The letter, for delivery to President Ronald Reagan, was handed to Charles Cross, director of the American Institute in Taiwan.

A footwear industry spokesman said the letter asked President Reagan to terminate the Orderly Marketing Agreement, signed in 1977 between the U.S. and Taiwan and South Korea to limit non-rubber shoe imports from the two countries to less than 40 percent of the total an­nual U.S. shoe imports.

The agreement expires June 30.

Reports from Washington said the U.S. International Trade Commission had asked Reagan to continue quotas on footwear imports from Taiwan but to lift them for South Korea.

About 20 footwear association members held a demonstration outside AIT offices.

Electrical machinery is top employer

The electrical machinery and apparatus industry remained Tai­wan's largest employer in 1980 for the second straight year.

A survey conducted by the Directorate General of Budget, Accounting and Statistics, showed the industry has 298,143 workers, 16.5 percent of the total in manufacturing. The textile industry was second with 297,942 workers.

For 1980, production, assem­bly and related workers accounted for 62 percent of employment in the manufacturing sector, followed by technicians, 12.7 percent; clerical staff, 12 percent; miscellaneous workers, 7.9 per­cent; administration and managerial staff, 3.3 percent; and engineers, 2.1 percent.

Male workers accounted for 50.8 percent of the manufacturing payroll. In labor-intensive industries such as textiles and garments, females dominated by 70.2 percent and 85.6 percent, respec­tively.

Engineers, technicians and clerical staff accounted for 65.1 percent of workers in the petro­leum and coal industries.

Middle East road contracts landed

The Ret-Ser Engineering Agency, a branch of the Voca­tional Assistance Commission for Retired Servicemen, has won two more engineering jobs in the Middle East valued at US$160,340,000.

The road construction projects are in Saudi Arabia and Jor­dan.

In Saudi Arabia a 70-kilome­ter road will be built from Al Bahah to Bilad Zaharan in 49 months at a cost of US$­129,000,000.

The Jordan job project calls for widening of the two-lane road from Suwaga to Al-Hasa, a dis­tance of about 71 kilometers. The four-lane highway will cost US$30,560,000 and take 1,000 work­ing days.

RSEA has submitted the lowest bids totaling US$182,780,000 on three other construction jobs in Saudi Arabia and Jordan.

Engineering talent in short supply

Shortage of high-level tech­nological personnel will pose a major bottleneck in the upgrading of the industrial structure in com­ing years, the Council for Economic Planning and Development said.

CEPD predicts a serious im­balance between supply and demand of engineers in the next five to 10 years.
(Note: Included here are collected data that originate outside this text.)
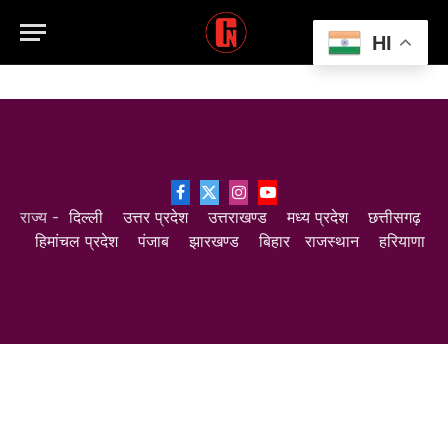
HI
Facebook
X
Instagram
YouTube
राज्य -
दिल्ली
उत्तर प्रदेश
उत्तराखण्ड
मध्य प्रदेश
छत्तीसगढ़
(Twitter)
हिमांचल प्रदेश
पंजाब
झारखण्ड
बिहार
राजस्थान
हरियाणा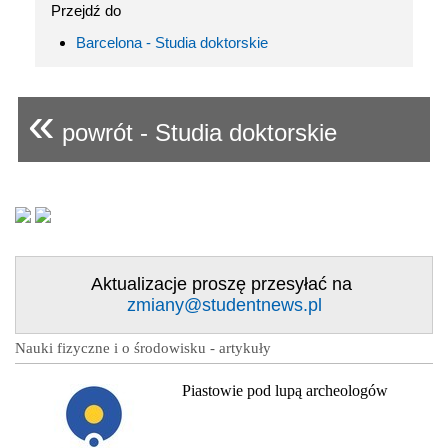
Przejdź do
Barcelona - Studia doktorskie
«
powrót - Studia doktorskie
Aktualizacje proszę przesyłać na
zmiany@studentnews.pl
Nauki fizyczne i o środowisku - artykuły
Piastowie pod lupą archeologów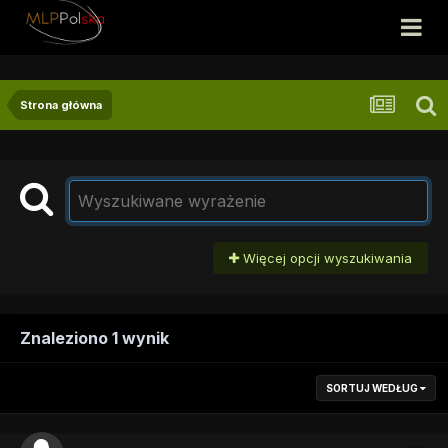
Strona główna
Więcej opcji wyszukiwania
Znaleziono 1 wynik
SORTUJ WEDŁUG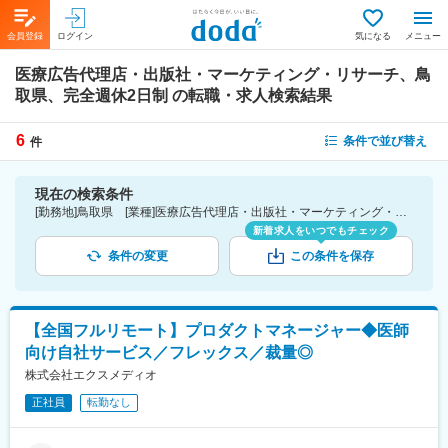
会員登録
ログイン
気になる
メニュー
医療広告代理店・出版社・マーケティング・リサーチ、鳥
取県、完全週休2日制
の転職・求人検索結果
6
条件で並び替え
件
現在の検索条件
[勤務地]鳥取県 [業種]医療広告代理店・出版社・マーケティング・リサーチ-医薬品・医療機器・ライフサイエンス・医療系サービス [こだわり条件ピックアップ]完全週休2日制 [詳細条件](休日・働き方)完全週休2日制
新着求人をいつでもチェック
条件の変更
この条件を保存
【全国フルリモート】プロダクトマネージャー◆医師
向け自社サービス／フレックス／裁量◎
株式会社エクスメディオ
正社員
転勤なし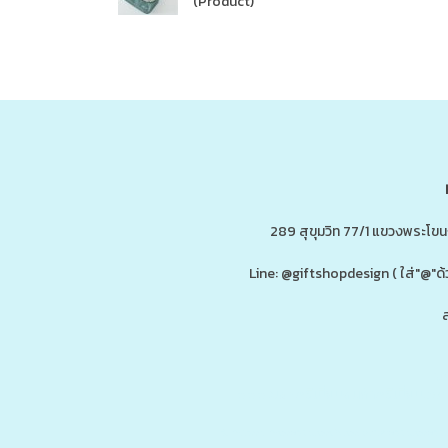
(Product)
289 สุขุมวิท 77/1 แขวงพระโข
Line: @giftshopdesign ( ใส่"@
ส
ดู
www.ของพรีเมี่ยมสินค้าพรีเมี่ยม.co
รับผลิต,โรงงานผลิตของพรีเมี่ยม,ของขวัญ,ของแจก,สินค้าพรีเมี่ยม,ของพรีเม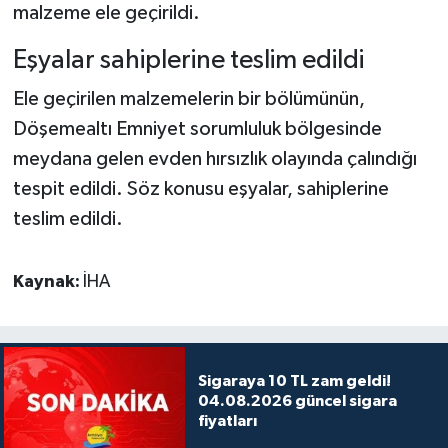
malzeme ele geçirildi.
Eşyalar sahiplerine teslim edildi
Ele geçirilen malzemelerin bir bölümünün,
Döşemealtı Emniyet sorumluluk bölgesinde
meydana gelen evden hırsızlık olayında çalındığı
tespit edildi. Söz konusu eşyalar, sahiplerine
teslim edildi.
Kaynak:
İHA
Sigaraya 10 TL zam geldi!
04.08.2026 güncel sigara
fiyatları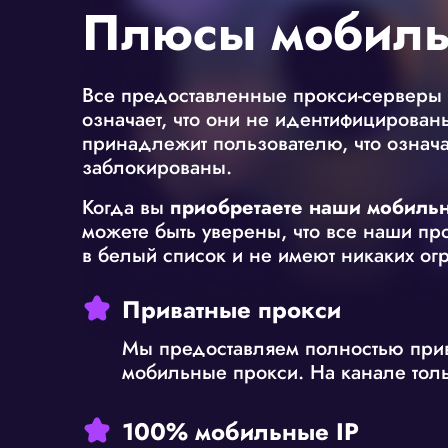
Плюсы мобиль
Все предоставленные прокси-серверы
означает, что они не идентифицированы
принадлежит пользователю, что означае
заблокированы.
Когда вы
приобретаете наши мобиль
можете быть уверены, что все наши пр
в белый список и не имеют никаких ог
Приватные прокси
Мы предоставляем полностью при
мобильные прокси. На канале толь
100% мобильные IP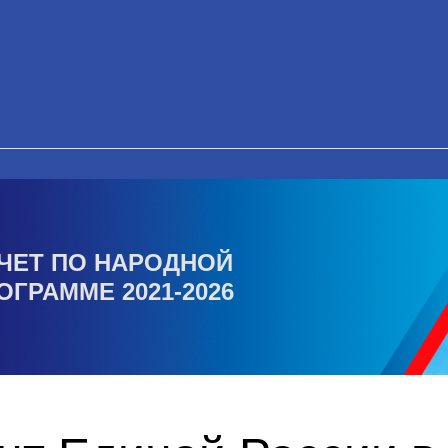
ЧЕТ ПО НАРОДНОЙ
ОГРАММЕ 2021-2026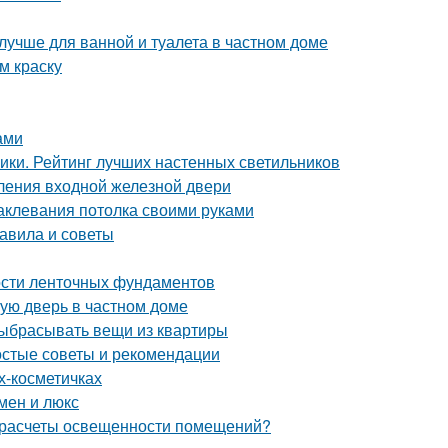
лучше для ванной и туалета в частном доме
м краску
ами
ники. Рейтинг лучших настенных светильников
ления входной железной двери
аклевания потолка своими руками
равила и советы
ости ленточных фундаментов
ную дверь в частном доме
выбрасывать вещи из квартиры
ростые советы и рекомендации
х-косметичках
мен и люкс
 расчеты освещенности помещений?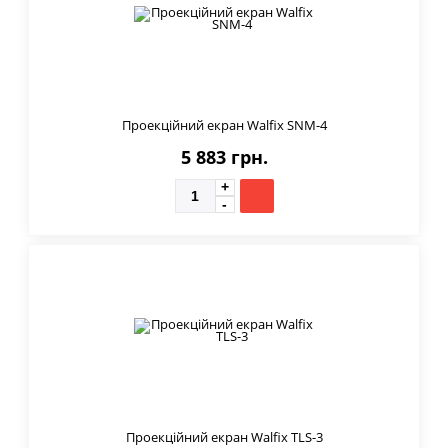
Проекційний екран Walfix SNM-4
5 883 грн.
Проекційний екран Walfix TLS-3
Pirating of engineers is al­ready under way. CEPD said engineers with master's or doctor's degrees make up only 1.4 percent of technolo­gical manpower.
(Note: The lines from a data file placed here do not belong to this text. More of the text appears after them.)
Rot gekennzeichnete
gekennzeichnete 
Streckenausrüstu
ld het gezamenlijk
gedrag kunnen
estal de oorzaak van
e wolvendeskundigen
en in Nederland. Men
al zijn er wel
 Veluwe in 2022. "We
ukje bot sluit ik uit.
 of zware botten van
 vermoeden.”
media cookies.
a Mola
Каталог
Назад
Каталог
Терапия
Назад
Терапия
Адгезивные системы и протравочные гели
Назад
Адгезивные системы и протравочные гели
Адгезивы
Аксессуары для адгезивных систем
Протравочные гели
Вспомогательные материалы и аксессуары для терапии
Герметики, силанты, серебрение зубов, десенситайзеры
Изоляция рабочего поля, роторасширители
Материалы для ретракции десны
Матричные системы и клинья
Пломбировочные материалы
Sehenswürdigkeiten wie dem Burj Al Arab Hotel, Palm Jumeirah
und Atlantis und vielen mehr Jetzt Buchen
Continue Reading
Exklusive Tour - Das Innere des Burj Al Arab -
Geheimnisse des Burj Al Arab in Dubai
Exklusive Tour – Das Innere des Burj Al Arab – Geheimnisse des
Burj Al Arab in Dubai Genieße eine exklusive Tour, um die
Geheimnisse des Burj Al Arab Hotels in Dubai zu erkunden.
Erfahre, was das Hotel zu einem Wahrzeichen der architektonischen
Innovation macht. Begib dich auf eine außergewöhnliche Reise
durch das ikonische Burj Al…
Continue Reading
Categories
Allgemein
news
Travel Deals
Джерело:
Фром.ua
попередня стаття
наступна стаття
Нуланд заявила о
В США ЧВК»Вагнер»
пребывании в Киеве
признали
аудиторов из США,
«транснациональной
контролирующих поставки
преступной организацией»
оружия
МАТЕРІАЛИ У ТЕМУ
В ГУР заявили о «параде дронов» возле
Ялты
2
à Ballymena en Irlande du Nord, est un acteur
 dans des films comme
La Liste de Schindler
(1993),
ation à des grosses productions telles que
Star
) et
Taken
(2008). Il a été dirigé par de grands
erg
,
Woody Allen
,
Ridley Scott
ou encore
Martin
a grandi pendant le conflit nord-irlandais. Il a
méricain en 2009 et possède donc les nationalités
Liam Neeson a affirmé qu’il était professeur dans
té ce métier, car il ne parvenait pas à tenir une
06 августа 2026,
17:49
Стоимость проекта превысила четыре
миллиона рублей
The brain drain is also in­volved. In the last 30 years, 57,128 college graduates have gone abroad for further studies and only 6,600 have returned.

The government has drafted a "Science and Technology Development Program" to intensify scientific and technological educa­tion, recruit overseas Chinese and strengthen on-the-job vocational training for medium-level technological personnel.